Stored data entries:
•••••
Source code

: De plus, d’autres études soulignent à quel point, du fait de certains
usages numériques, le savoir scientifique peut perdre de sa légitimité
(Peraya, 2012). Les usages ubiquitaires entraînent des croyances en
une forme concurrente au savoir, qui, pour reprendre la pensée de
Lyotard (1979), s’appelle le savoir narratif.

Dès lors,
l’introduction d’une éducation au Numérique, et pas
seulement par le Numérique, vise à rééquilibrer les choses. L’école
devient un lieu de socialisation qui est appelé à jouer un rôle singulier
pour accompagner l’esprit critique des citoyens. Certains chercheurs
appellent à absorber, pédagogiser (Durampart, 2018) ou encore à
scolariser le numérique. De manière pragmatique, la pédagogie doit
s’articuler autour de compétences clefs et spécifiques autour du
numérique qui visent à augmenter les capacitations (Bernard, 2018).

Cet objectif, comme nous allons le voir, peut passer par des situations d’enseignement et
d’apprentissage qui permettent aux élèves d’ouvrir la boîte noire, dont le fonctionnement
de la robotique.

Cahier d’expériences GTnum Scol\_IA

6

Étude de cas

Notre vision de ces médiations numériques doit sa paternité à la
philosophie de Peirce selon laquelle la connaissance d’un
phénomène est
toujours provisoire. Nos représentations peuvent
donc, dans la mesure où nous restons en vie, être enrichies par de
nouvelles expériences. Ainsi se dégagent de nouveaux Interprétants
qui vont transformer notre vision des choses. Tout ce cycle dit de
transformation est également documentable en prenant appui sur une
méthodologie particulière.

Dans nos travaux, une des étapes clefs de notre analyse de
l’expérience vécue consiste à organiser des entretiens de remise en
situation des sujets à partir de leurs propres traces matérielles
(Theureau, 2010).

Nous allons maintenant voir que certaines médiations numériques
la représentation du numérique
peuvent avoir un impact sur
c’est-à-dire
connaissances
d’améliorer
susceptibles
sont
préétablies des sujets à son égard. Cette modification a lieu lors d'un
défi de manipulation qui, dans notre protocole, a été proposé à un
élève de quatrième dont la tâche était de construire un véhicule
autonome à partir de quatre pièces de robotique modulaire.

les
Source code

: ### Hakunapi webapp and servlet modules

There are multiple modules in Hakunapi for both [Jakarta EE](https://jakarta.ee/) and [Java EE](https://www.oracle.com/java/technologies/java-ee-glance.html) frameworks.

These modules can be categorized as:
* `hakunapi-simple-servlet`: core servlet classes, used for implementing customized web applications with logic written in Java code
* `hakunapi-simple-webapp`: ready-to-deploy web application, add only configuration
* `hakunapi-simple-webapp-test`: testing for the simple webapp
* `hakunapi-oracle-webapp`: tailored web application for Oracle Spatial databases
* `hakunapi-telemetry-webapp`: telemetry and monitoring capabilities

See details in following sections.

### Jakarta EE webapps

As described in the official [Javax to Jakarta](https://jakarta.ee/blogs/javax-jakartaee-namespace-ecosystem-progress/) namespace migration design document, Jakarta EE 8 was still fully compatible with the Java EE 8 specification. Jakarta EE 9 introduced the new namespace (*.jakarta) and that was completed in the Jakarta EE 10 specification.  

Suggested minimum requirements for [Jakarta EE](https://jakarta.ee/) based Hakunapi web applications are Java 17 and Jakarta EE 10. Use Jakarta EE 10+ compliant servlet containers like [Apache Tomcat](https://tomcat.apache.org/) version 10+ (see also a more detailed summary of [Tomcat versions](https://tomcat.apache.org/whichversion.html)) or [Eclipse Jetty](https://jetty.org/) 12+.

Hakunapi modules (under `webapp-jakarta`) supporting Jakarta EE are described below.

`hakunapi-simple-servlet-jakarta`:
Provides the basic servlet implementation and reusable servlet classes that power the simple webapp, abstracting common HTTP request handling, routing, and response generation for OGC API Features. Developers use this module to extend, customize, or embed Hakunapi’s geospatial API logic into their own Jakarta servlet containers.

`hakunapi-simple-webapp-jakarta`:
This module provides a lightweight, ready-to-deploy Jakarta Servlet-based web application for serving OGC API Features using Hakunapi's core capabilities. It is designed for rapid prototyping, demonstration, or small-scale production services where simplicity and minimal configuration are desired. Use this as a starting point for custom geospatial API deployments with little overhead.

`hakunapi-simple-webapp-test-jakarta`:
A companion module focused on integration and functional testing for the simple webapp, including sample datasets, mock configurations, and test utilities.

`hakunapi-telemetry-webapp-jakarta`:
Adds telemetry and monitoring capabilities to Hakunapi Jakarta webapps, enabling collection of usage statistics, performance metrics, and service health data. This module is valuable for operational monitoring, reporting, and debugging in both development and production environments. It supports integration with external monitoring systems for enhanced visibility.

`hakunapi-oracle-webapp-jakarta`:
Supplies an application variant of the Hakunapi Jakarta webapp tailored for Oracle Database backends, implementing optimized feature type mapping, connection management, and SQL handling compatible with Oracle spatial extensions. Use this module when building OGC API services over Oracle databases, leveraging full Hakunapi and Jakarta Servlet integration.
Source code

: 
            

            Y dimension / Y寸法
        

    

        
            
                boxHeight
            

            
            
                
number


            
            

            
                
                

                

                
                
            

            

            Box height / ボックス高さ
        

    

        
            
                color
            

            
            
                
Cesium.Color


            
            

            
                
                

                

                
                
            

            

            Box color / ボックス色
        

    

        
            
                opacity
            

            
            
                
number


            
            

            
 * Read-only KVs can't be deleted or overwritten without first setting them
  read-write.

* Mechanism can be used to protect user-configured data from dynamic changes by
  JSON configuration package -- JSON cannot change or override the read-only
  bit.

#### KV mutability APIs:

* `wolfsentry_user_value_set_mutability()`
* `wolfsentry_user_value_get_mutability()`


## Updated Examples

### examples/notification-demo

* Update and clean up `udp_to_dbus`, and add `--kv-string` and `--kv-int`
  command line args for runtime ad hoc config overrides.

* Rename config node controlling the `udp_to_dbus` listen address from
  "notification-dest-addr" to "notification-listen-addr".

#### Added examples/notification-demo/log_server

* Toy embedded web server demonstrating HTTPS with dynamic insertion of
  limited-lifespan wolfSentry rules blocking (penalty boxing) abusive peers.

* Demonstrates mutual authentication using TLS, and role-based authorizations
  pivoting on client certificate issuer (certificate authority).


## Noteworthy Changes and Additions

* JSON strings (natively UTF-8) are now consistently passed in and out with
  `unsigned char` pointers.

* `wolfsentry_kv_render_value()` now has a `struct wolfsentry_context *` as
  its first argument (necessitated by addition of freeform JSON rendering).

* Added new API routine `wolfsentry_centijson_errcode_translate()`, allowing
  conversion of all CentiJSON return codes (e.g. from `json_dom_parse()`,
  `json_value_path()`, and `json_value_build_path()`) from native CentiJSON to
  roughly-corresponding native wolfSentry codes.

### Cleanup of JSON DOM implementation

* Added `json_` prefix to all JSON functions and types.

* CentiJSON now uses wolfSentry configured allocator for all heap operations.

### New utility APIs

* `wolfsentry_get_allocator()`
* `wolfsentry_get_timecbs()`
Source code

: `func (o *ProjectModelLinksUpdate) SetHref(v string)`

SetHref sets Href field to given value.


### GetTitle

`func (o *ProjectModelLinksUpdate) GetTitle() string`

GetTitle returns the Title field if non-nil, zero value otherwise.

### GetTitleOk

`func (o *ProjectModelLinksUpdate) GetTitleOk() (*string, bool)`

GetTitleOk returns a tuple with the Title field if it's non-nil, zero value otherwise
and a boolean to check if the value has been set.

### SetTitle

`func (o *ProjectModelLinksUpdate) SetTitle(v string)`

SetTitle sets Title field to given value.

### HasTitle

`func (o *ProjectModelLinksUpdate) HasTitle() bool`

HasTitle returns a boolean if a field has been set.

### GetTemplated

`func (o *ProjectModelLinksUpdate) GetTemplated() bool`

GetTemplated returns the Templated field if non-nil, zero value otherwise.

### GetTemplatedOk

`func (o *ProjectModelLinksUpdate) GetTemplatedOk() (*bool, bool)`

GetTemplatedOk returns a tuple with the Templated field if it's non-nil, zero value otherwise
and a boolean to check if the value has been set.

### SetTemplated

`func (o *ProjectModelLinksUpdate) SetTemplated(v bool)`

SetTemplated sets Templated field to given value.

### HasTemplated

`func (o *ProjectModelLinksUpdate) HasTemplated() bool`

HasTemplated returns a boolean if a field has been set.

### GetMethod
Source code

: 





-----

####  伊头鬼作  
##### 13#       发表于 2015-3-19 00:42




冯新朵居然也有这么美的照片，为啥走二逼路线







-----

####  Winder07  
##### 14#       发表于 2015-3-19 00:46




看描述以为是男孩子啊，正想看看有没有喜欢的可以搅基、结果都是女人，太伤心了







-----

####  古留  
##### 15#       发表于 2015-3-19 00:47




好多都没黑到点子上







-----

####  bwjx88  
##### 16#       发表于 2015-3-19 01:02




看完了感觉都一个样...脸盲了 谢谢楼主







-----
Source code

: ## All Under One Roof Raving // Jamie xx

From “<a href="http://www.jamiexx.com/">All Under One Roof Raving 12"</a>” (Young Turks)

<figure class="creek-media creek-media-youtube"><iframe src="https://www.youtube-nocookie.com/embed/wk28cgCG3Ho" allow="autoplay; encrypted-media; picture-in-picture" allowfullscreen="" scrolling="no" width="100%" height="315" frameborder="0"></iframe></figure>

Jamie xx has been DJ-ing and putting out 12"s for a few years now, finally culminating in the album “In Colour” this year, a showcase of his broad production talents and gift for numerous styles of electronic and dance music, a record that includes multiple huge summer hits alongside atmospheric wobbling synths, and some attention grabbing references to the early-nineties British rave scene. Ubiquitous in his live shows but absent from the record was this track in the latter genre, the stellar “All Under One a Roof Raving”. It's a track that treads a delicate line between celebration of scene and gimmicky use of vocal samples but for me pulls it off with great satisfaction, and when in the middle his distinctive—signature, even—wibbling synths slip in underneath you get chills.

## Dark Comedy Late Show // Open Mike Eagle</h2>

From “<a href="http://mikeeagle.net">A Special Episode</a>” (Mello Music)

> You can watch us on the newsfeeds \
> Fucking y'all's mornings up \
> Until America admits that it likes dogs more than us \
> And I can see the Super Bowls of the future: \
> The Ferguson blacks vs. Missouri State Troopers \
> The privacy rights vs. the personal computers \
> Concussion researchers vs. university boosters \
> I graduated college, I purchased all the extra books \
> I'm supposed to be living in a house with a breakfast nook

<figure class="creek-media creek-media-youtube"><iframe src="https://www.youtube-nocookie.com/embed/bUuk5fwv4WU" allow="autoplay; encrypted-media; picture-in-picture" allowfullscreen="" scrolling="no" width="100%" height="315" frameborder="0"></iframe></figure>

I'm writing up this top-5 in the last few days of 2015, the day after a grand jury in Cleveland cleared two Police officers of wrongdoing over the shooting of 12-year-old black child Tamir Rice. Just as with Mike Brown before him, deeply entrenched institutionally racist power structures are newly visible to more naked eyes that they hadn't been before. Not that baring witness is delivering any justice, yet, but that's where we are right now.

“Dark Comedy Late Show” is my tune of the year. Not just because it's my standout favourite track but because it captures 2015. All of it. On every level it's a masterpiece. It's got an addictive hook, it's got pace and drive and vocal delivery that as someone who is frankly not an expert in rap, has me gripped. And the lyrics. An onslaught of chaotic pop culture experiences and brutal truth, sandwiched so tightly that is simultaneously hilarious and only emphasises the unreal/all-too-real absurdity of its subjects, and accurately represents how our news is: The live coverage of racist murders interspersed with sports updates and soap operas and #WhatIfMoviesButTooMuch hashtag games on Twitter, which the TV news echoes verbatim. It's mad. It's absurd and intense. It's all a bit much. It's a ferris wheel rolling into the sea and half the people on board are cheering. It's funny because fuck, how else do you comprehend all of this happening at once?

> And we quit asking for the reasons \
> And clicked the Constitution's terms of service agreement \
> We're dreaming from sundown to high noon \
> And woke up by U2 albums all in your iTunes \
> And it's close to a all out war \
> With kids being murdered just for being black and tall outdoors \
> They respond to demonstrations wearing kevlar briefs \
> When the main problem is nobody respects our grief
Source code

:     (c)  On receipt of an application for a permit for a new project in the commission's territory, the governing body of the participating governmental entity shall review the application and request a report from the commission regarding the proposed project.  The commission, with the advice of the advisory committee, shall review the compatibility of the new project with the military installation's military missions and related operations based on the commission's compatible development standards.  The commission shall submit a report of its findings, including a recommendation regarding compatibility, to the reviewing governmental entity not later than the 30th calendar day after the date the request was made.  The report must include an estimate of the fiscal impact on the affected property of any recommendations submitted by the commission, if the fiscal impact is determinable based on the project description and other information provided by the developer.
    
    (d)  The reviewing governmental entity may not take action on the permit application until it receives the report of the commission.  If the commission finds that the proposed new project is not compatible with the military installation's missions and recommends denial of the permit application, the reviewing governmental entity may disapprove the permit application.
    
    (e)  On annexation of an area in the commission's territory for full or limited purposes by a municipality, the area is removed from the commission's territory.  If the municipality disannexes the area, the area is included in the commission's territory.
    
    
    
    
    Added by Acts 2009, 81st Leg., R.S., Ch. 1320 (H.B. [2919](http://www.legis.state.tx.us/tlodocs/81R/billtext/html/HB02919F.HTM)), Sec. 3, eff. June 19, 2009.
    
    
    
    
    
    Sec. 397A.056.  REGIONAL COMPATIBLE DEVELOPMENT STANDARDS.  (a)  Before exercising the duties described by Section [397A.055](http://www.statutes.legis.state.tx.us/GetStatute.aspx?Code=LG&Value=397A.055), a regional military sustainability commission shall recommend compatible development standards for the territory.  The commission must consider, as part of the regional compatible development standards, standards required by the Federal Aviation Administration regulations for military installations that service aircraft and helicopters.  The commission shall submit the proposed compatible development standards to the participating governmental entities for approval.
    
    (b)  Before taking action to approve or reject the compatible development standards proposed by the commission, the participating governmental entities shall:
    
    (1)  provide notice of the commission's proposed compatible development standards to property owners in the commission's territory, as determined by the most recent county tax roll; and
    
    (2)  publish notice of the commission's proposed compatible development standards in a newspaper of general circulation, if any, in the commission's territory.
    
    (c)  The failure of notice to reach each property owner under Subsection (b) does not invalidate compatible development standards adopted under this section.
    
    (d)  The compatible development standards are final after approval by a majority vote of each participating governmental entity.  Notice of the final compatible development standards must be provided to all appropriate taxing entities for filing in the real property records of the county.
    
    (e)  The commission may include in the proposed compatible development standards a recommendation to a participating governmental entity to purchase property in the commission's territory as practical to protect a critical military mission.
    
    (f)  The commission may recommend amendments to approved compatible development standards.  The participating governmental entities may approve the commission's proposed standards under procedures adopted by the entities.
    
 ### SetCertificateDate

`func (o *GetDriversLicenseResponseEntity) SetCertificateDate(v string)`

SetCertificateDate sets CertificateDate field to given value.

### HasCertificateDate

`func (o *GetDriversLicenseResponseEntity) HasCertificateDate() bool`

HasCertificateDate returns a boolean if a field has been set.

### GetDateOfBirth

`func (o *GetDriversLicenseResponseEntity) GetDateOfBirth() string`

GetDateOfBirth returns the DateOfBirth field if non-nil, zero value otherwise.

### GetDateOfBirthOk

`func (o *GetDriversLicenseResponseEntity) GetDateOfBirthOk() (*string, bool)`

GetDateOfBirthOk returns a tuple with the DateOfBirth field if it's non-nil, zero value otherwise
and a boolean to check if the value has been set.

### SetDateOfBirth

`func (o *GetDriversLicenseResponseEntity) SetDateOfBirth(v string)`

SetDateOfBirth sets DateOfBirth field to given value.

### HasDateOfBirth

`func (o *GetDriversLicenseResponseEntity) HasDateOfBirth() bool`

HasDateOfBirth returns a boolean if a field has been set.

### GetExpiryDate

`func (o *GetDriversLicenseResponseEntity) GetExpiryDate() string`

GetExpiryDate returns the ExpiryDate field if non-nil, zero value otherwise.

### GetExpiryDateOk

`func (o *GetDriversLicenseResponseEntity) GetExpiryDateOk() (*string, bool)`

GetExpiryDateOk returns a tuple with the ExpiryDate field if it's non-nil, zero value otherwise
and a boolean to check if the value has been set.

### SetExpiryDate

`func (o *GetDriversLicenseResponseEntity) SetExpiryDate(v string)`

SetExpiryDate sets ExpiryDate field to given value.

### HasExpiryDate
•••••
EXERCISE DIRECTIONS: Reproduce the lines from the line with "Dans nos travaux, une" to the line with "autonome à partir", replacing "entretiens" with "échanges" and leaving everything else unchanged.

ANSWER TO THIS PROBLEM:
Dans nos travaux, une des étapes clefs de notre analyse de
l’expérience vécue consiste à organiser des échanges de remise en
situation des sujets à partir de leurs propres traces matérielles
(Theureau, 2010).

Nous allons maintenant voir que certaines médiations numériques
la représentation du numérique
peuvent avoir un impact sur
c’est-à-dire
connaissances
d’améliorer
susceptibles
sont
préétablies des sujets à son égard. Cette modification a lieu lors d'un
défi de manipulation qui, dans notre protocole, a été proposé à un
élève de quatrième dont la tâche était de construire un véhicule
autonome à partir de quatre pièces de robotique modulaire.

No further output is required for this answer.